• _Supplied material_:
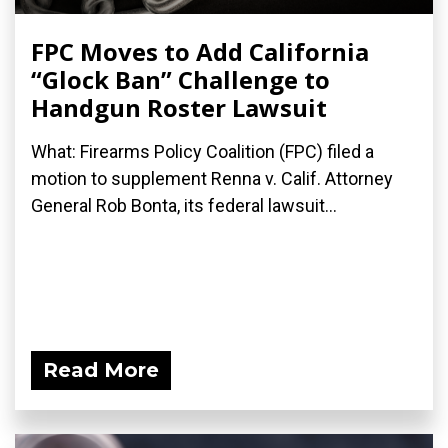
FPC Moves to Add California
“Glock Ban” Challenge to
Handgun Roster Lawsuit
What: Firearms Policy Coalition (FPC) filed a
motion to supplement Renna v. Calif. Attorney
General Rob Bonta, its federal lawsuit...
Read More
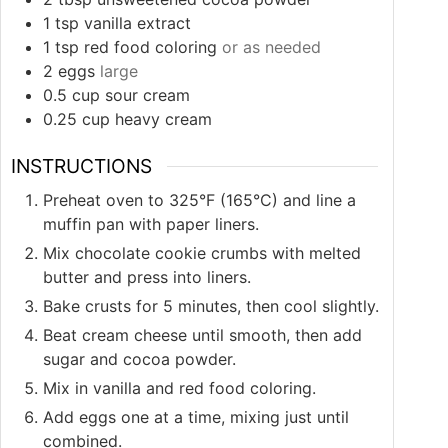
1
tsp
vanilla extract
1
tsp
red food coloring
or as needed
2
eggs
large
0.5
cup
sour cream
0.25
cup
heavy cream
INSTRUCTIONS
Preheat oven to 325°F (165°C) and line a
muffin pan with paper liners.
Mix chocolate cookie crumbs with melted
butter and press into liners.
Bake crusts for 5 minutes, then cool slightly.
Beat cream cheese until smooth, then add
sugar and cocoa powder.
Mix in vanilla and red food coloring.
Add eggs one at a time, mixing just until
combined.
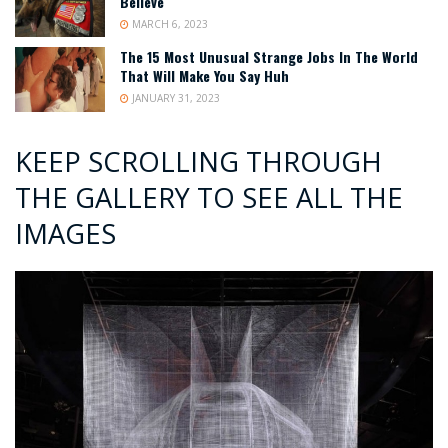
Believe
MARCH 6, 2023
The 15 Most Unusual Strange Jobs In The World
That Will Make You Say Huh
JANUARY 31, 2023
KEEP SCROLLING THROUGH
THE GALLERY TO SEE ALL THE
IMAGES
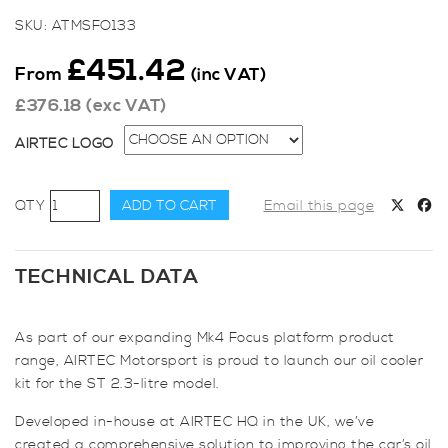
SKU:
ATMSFO133
£
451.42
From
(inc VAT)
£
376.18
(exc VAT)
AIRTEC LOGO
AIRTEC
ADD TO CART
Email this page
Motorsport
Oil
Cooler
TECHNICAL DATA
Kit
for
As part of our expanding Mk4 Focus platform product
Focus
range, AIRTEC Motorsport is proud to launch our oil cooler
ST
kit for the ST 2.3-litre model.
Mk4
quantity
Developed in-house at AIRTEC HQ in the UK, we’ve
created a comprehensive solution to improving the car’s oil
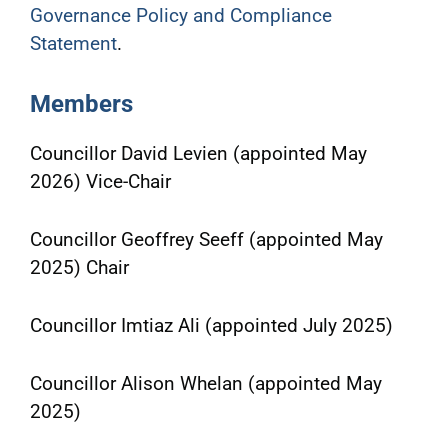
Governance Policy and Compliance
Statement
.
Members
Councillor David Levien (appointed May
2026) Vice-Chair
Councillor Geoffrey Seeff (appointed May
2025) Chair
Councillor Imtiaz Ali (appointed July 2025)
Councillor Alison Whelan (appointed May
2025)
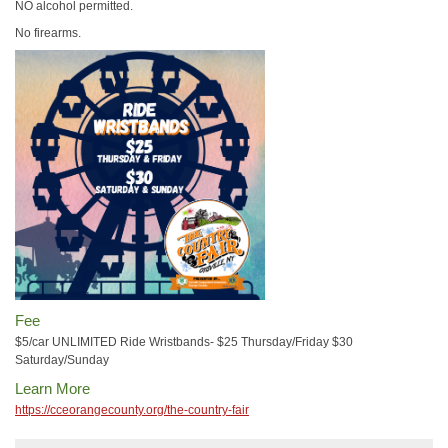
NO alcohol permitted.
No firearms.
Fee
$5/car UNLIMITED Ride Wristbands- $25 Thursday/Friday $30
Saturday/Sunday
Learn More
https://cceorangecounty.org/the-country-fair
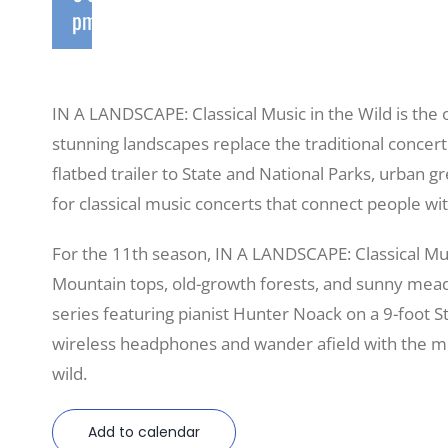
pm
IN A LANDSCAPE: Classical Music in the Wild is th
stunning landscapes replace the traditional concert 
flatbed trailer to State and National Parks, urban g
for classical music concerts that connect people wi
For the 11th season, IN A LANDSCAPE: Classical Mu
Mountain tops, old-growth forests, and sunny meado
series featuring pianist Hunter Noack on a 9-foot 
wireless headphones and wander afield with the mu
wild.
Add to calendar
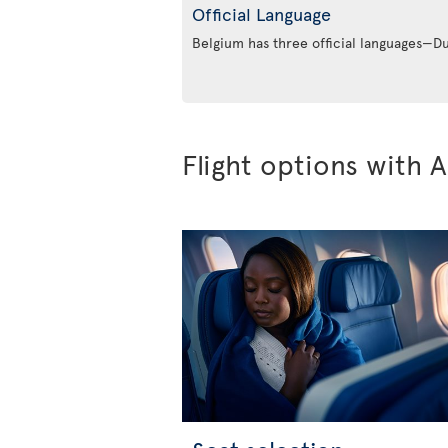
Official Language
Belgium has three official languages—
Flight options with A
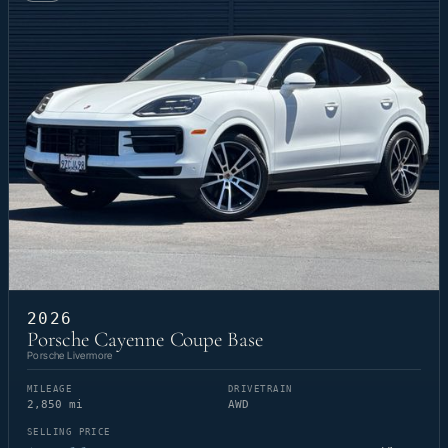
2026
Porsche Cayenne Coupe Base
Porsche Livermore
MILEAGE
DRIVETRAIN
2,850 mi
AWD
SELLING PRICE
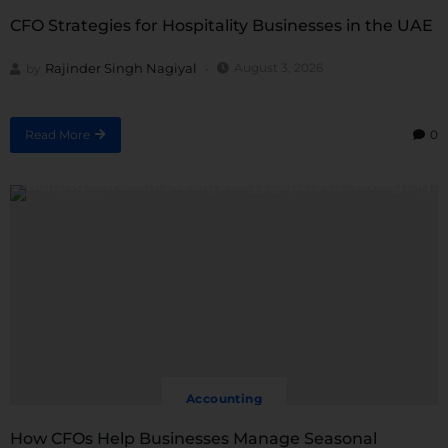
CFO Strategies for Hospitality Businesses in the UAE
Rajinder Singh Nagiyal
August 3, 2026
by
Read More
0
Accounting
How CFOs Help Businesses Manage Seasonal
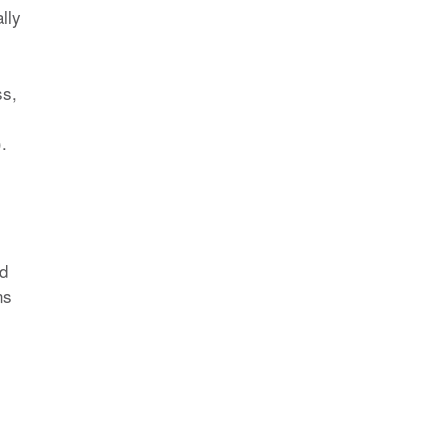
lly
ss,
.
od
ns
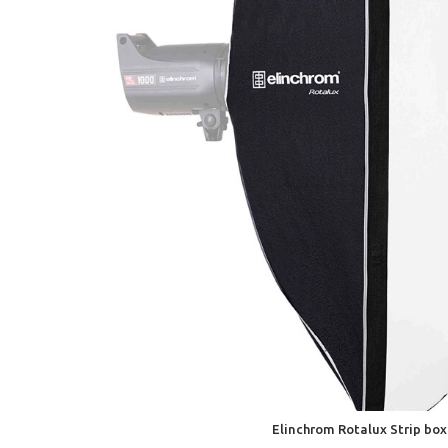
Elinchrom Rotalux Strip bo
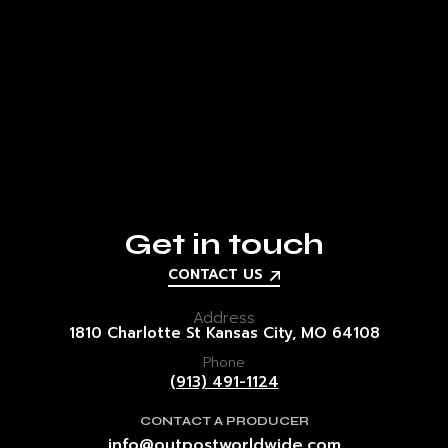
Get in touch
CONTACT US
Address
1810 Charlotte St
Kansas City, MO
64108
Phone
(913) 491-1124
CONTACT A PRODUCER
info@outpostworldwide.com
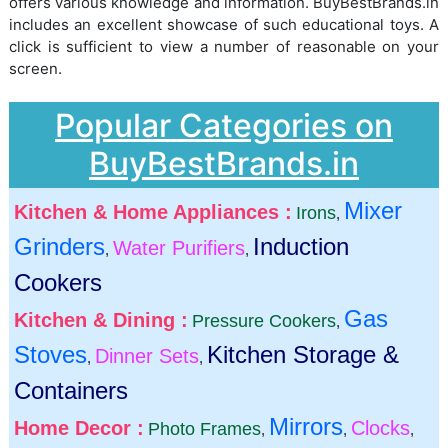
offers various knowledge and information. BuyBestBrands.in
includes an excellent showcase of such educational toys. A
click is sufficient to view a number of reasonable on your
screen.
Popular Categories on
BuyBestBrands.in
Mixer
Kitchen & Home Appliances :
Irons
,
Grinders
Induction
Water Purifiers
,
,
Cookers
Gas
Kitchen & Dining :
Pressure Cookers
,
Stoves
Kitchen Storage &
Dinner Sets
,
,
Containers
Mirrors
Home Decor :
Clocks
Photo Frames
,
,
,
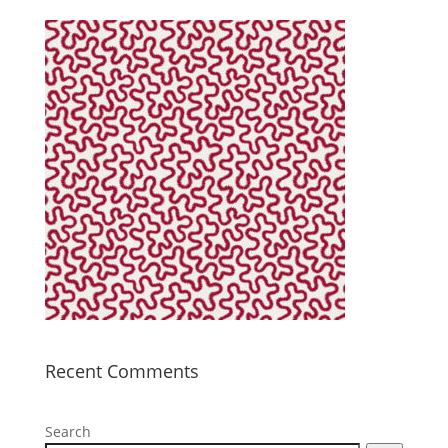
Recent Comments
Search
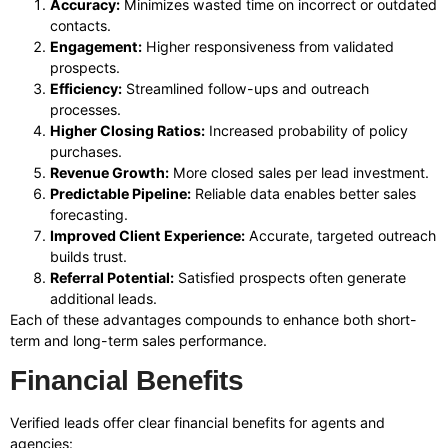
Accuracy:
Minimizes wasted time on incorrect or outdated
contacts.
Engagement:
Higher responsiveness from validated
prospects.
Efficiency:
Streamlined follow-ups and outreach
processes.
Higher Closing Ratios:
Increased probability of policy
purchases.
Revenue Growth:
More closed sales per lead investment.
Predictable Pipeline:
Reliable data enables better sales
forecasting.
Improved Client Experience:
Accurate, targeted outreach
builds trust.
Referral Potential:
Satisfied prospects often generate
additional leads.
Each of these advantages compounds to enhance both short-
term and long-term sales performance.
Financial Benefits
Verified leads offer clear financial benefits for agents and
agencies:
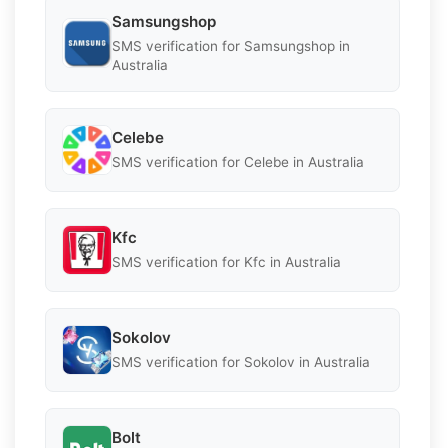
Samsungshop
SMS verification for Samsungshop in
Australia
Celebe
SMS verification for Celebe in Australia
Kfc
SMS verification for Kfc in Australia
Sokolov
SMS verification for Sokolov in Australia
Bolt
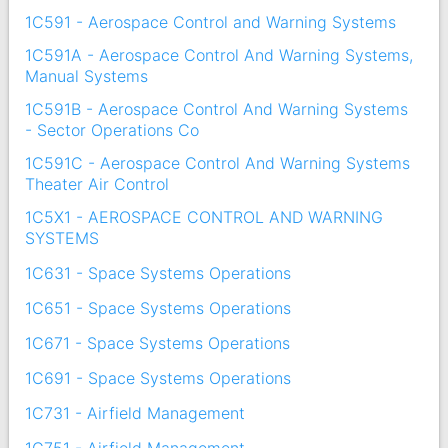
1C591 - Aerospace Control and Warning Systems
1C591A - Aerospace Control And Warning Systems,
Manual Systems
1C591B - Aerospace Control And Warning Systems
- Sector Operations Co
1C591C - Aerospace Control And Warning Systems
Theater Air Control
1C5X1 - AEROSPACE CONTROL AND WARNING
SYSTEMS
1C631 - Space Systems Operations
1C651 - Space Systems Operations
1C671 - Space Systems Operations
1C691 - Space Systems Operations
1C731 - Airfield Management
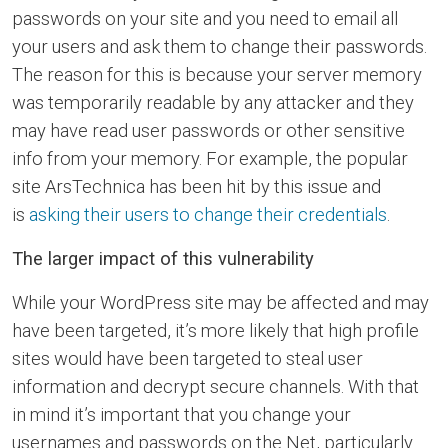
passwords on your site and you need to email all
your users and ask them to change their passwords.
The reason for this is because your server memory
was temporarily readable by any attacker and they
may have read user passwords or other sensitive
info from your memory. For example, the popular
site ArsTechnica has been hit by this issue and
is
asking their users to change their credentials
.
The larger impact of this vulnerability
While your WordPress site may be affected and may
have been targeted, it’s more likely that high profile
sites would have been targeted to steal user
information and decrypt secure channels. With that
in mind it’s important that you change your
usernames and passwords on the Net, particularly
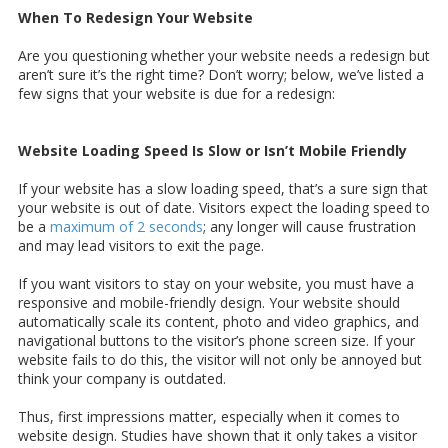
When To Redesign Your Website
Are you questioning whether your website needs a redesign but
aren’t sure it’s the right time? Don’t worry; below, we’ve listed a
few signs that your website is due for a redesign:
Website Loading Speed Is Slow or Isn’t Mobile Friendly
If your website has a slow loading speed, that’s a sure sign that
your website is out of date. Visitors expect the loading speed to
be a
maximum of 2 seconds
; any longer will cause frustration
and may lead visitors to exit the page.
If you want visitors to stay on your website, you must have a
responsive and mobile-friendly design. Your website should
automatically scale its content, photo and video graphics, and
navigational buttons to the visitor’s phone screen size. If your
website fails to do this, the visitor will not only be annoyed but
think your company is outdated.
Thus, first impressions matter, especially when it comes to
website design. Studies have shown that it only takes a visitor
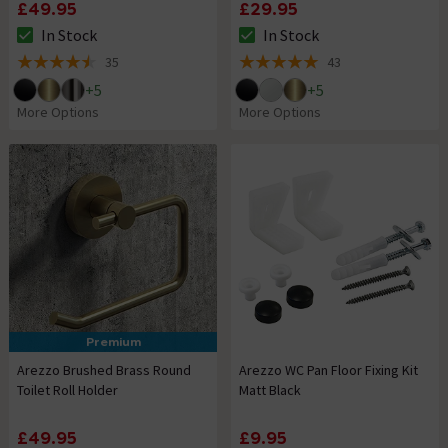
£49.95
£29.95
In Stock
In Stock
The stock status is In Stock
The stock status is In Stock
35
43
4.5 out of 5 review stars
5 out of 5 review stars
+
5
+
5
More Options
More Options
Premium
Arezzo Brushed Brass Round
Arezzo WC Pan Floor Fixing Kit
Toilet Roll Holder
Matt Black
£49.95
£9.95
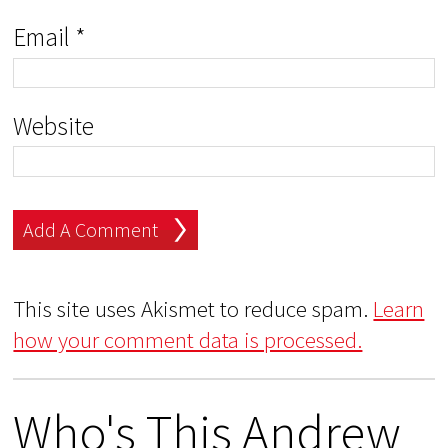
Email
*
Website
This site uses Akismet to reduce spam.
Learn
how your comment data is processed.
Who's This Andrew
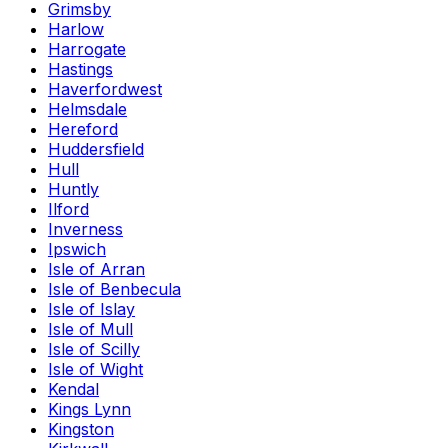
Grimsby
Harlow
Harrogate
Hastings
Haverfordwest
Helmsdale
Hereford
Huddersfield
Hull
Huntly
Ilford
Inverness
Ipswich
Isle of Arran
Isle of Benbecula
Isle of Islay
Isle of Mull
Isle of Scilly
Isle of Wight
Kendal
Kings Lynn
Kingston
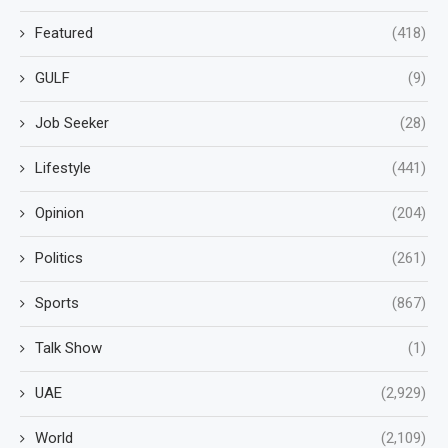
Featured
(418)
GULF
(9)
Job Seeker
(28)
Lifestyle
(441)
Opinion
(204)
Politics
(261)
Sports
(867)
Talk Show
(1)
UAE
(2,929)
World
(2,109)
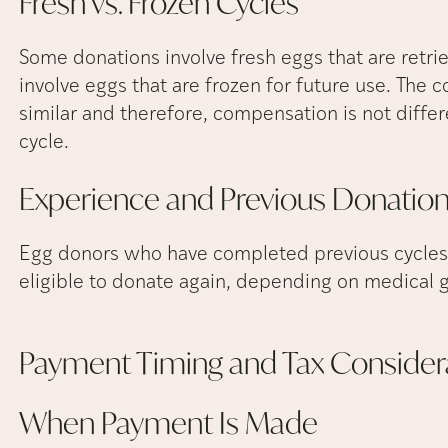
Fresh vs. Frozen
Cycles
Some donations involve fresh eggs that are retri
involve eggs that are frozen for future use. The
similar and therefore, compensation is not diffe
cycle.
Experience and Previous
Donatio
Egg donors who have completed previous cycles
eligible to donate again, depending on medical g
Payment Timing and Tax
Consider
When Payment Is
Made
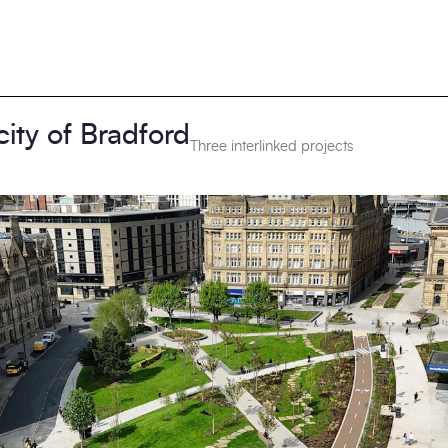
city of Bradford
Three interlinked projects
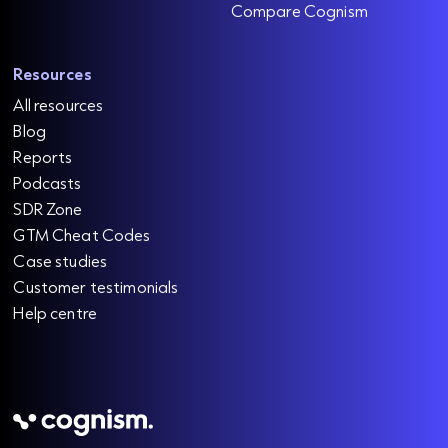
Compare Cognism
Resources
All resources
Blog
Reports
Podcasts
SDR Zone
GTM Cheat Codes
Case studies
Customer testimonials
Help centre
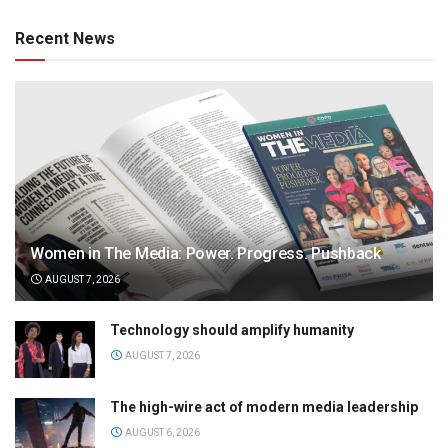
Recent News
Women in The Media: Power. Progress. Pushback
AUGUST 7, 2026
Technology should amplify humanity
AUGUST 7, 2026
The high-wire act of modern media leadership
AUGUST 6, 2026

• _What needs to be done_:
Retype the records above, but only those lines that fall between the line containing "Manual Systems" and the line containing "1C651 - Space Systems Operations", with both of those lines included, exactly as written.

• _Reply to the exercise_:
Manual Systems
1C591B - Aerospace Control And Warning Systems
- Sector Operations Co
1C591C - Aerospace Control And Warning Systems
Theater Air Control
1C5X1 - AEROSPACE CONTROL AND WARNING
SYSTEMS
1C631 - Space Systems Operations
1C651 - Space Systems Operations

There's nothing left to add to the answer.